Document extract -
-- start --

I had a look at mozharness but there is no output timeout of 330s or 300s defined. So I wondered where this value exactly comes from. The only reference I was able to find is here:

https://dxr.mozilla.org/mozilla-central/rev/cd7217cf05a2332a8fd7b498767a07b2c31ea657/testing/mochitest/runtests.py#2655

But this should only be set for the js harness and nothing else, right? But as it looks like this value is set for all kinds of mochitests. As result the automation will bail out because the output timeout is shorter than the Marionette socket timeout of 360s.

This is most likely also the reason why we mainly only see this failure for opt/pgo builds. Debug builds always print out some lines on and off so the socket timeout of Marionette is hit earlier.

Geoff, can you figure out if we can just bump up this value to >360? Or we adjust it in case of Marionette is used a couple of lines below? 

I strongly believe that when bumping up this value, and my patch on bug 413852 landed, we will better see the underlying issue, which we then have to track in a different bug because the signature will change.
Flags: needinfo?(gbrown)
Great analysis :whimboo! I will look into the mochitest timeout today.
Increasing that timeout seems like a good idea -- bug 1414063.
Flags: needinfo?(gbrown)
As it looks like there are still no changes even with my patch on bug 1413852 landed. :( It means the fix on bug 1414063 should help us to at least see the real failure.

-- end --

Short exercise - Reproduce the part of the mochitest timeout thread starting at "Increasing that timeout" and ending at "the real failure.". The material that comes next stands apart from the mochitest timeout thread.

Material provided -
-- start --

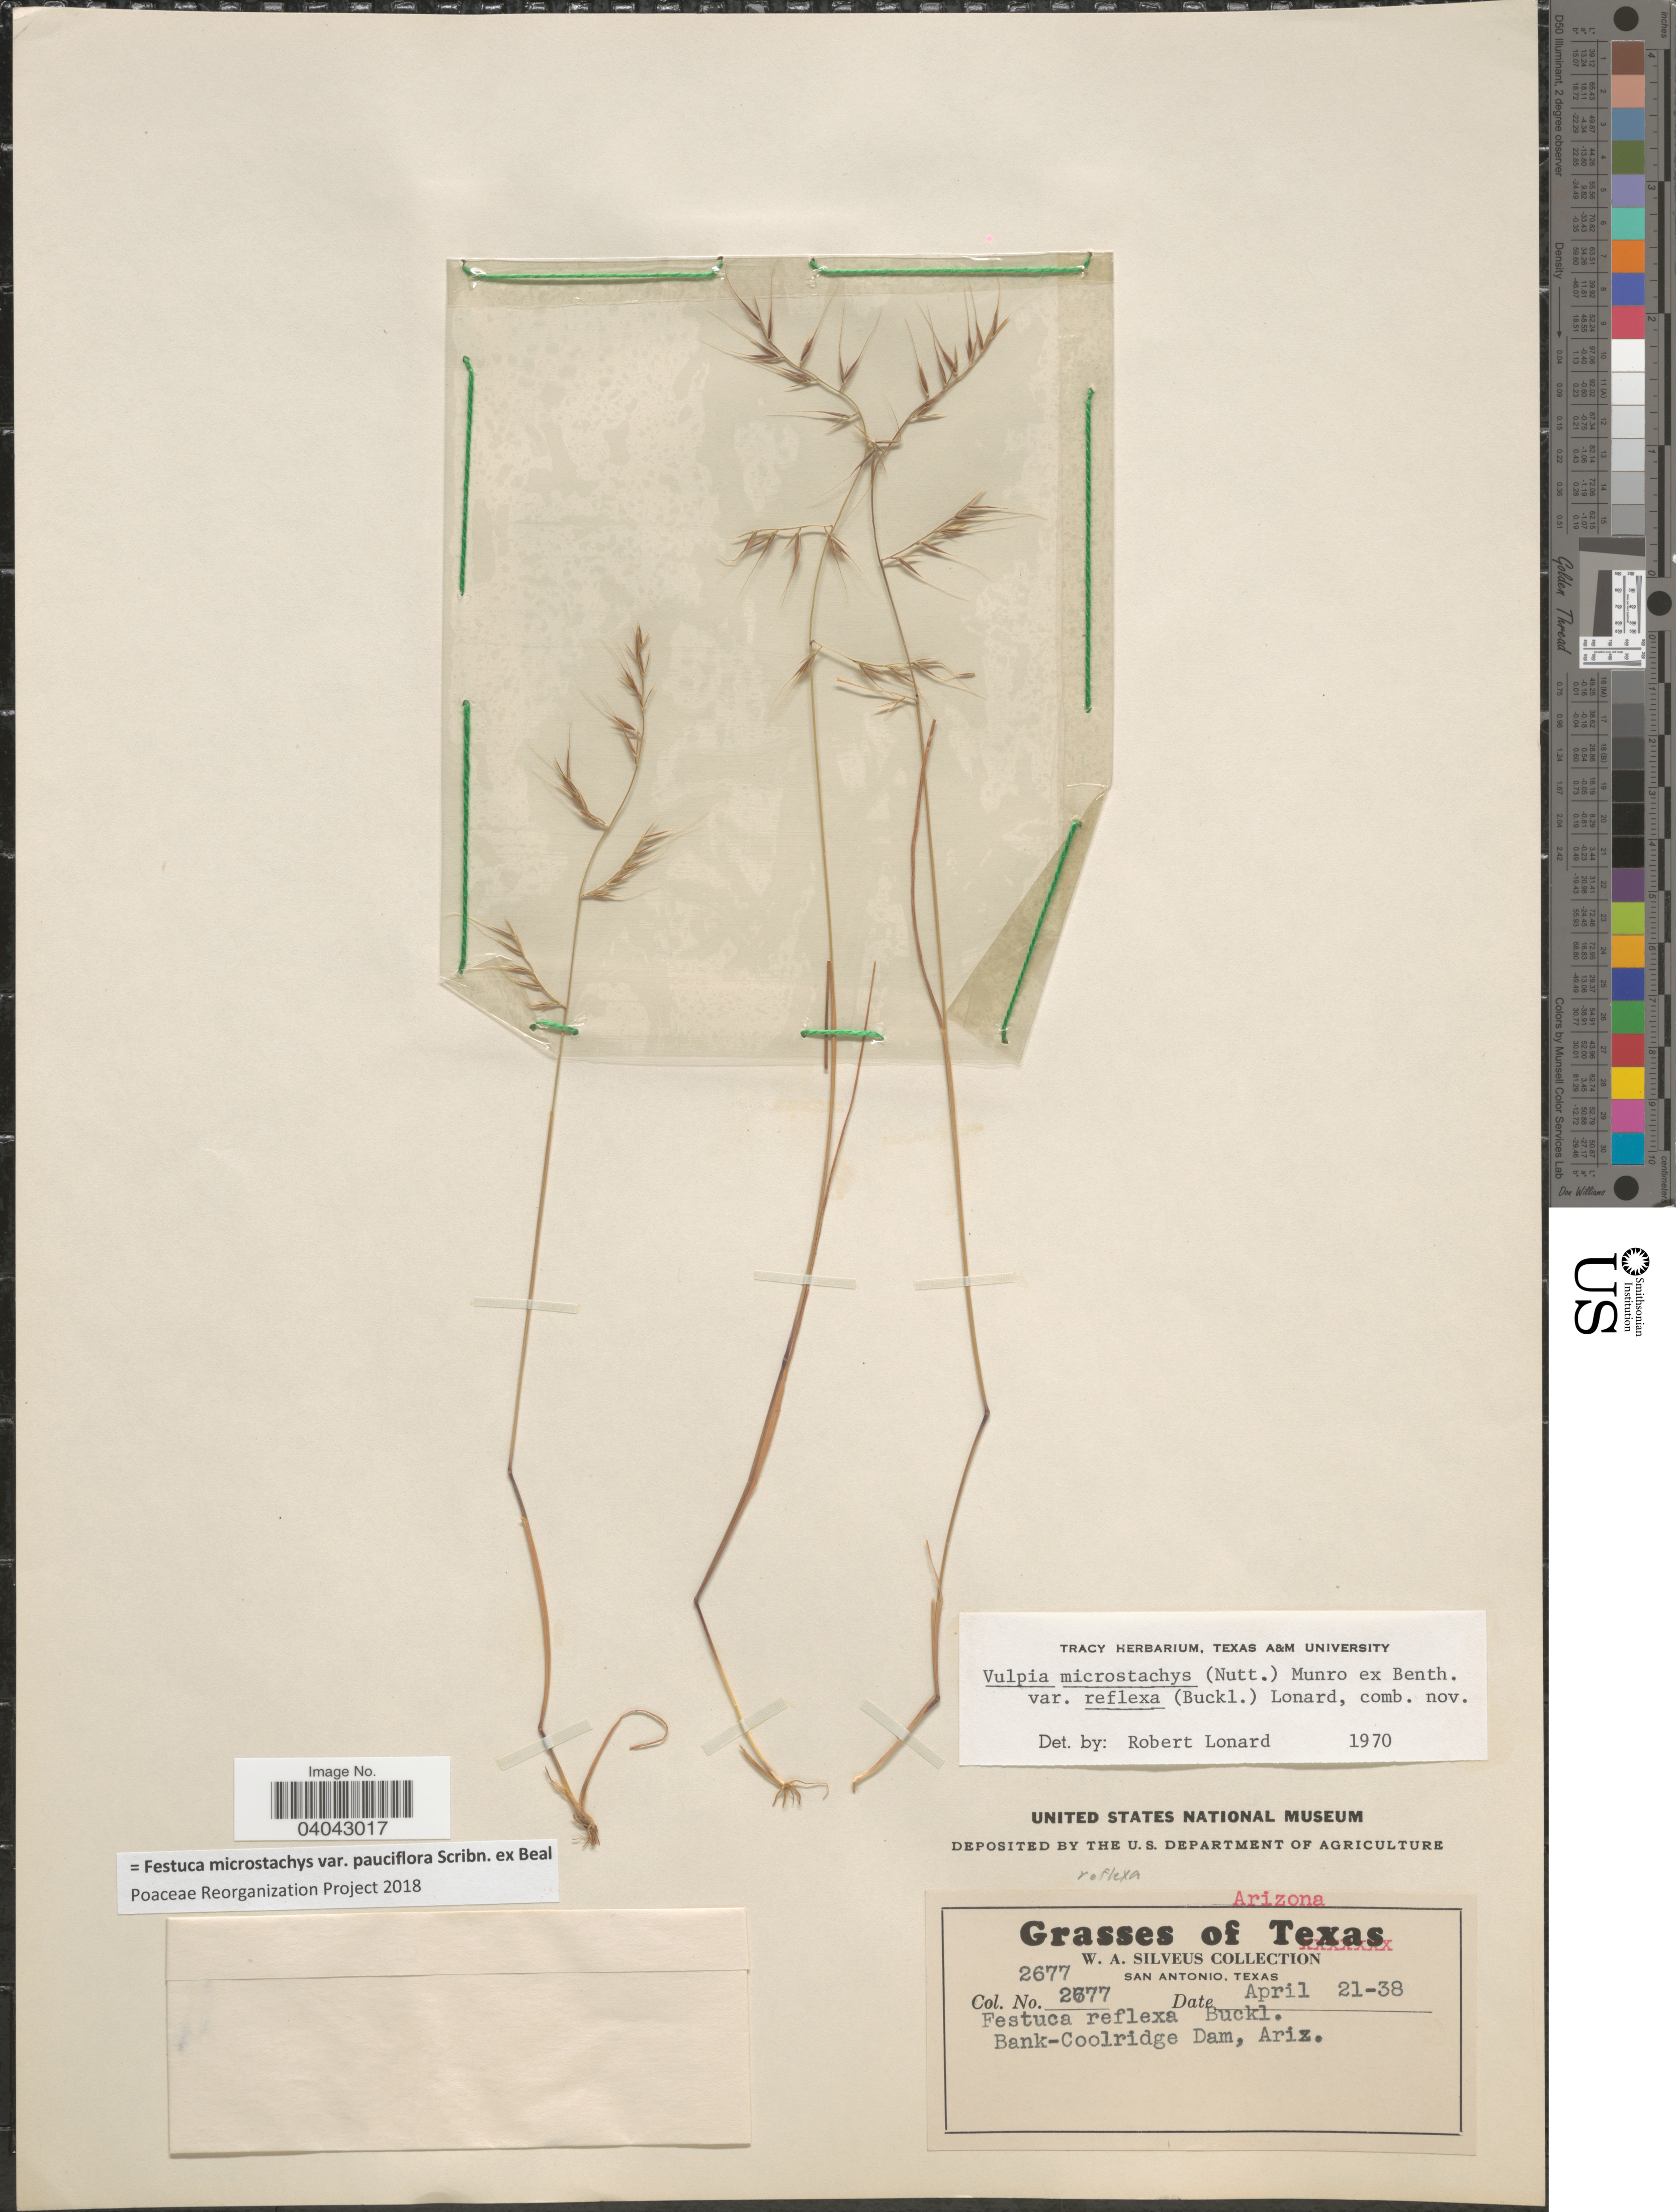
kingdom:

-- end --

Answer in full -
Increasing that timeout seems like a good idea -- bug 1414063.
Flags: needinfo?(gbrown)
As it looks like there are still no changes even with my patch on bug 1413852 landed. :( It means the fix on bug 1414063 should help us to at least see the real failure.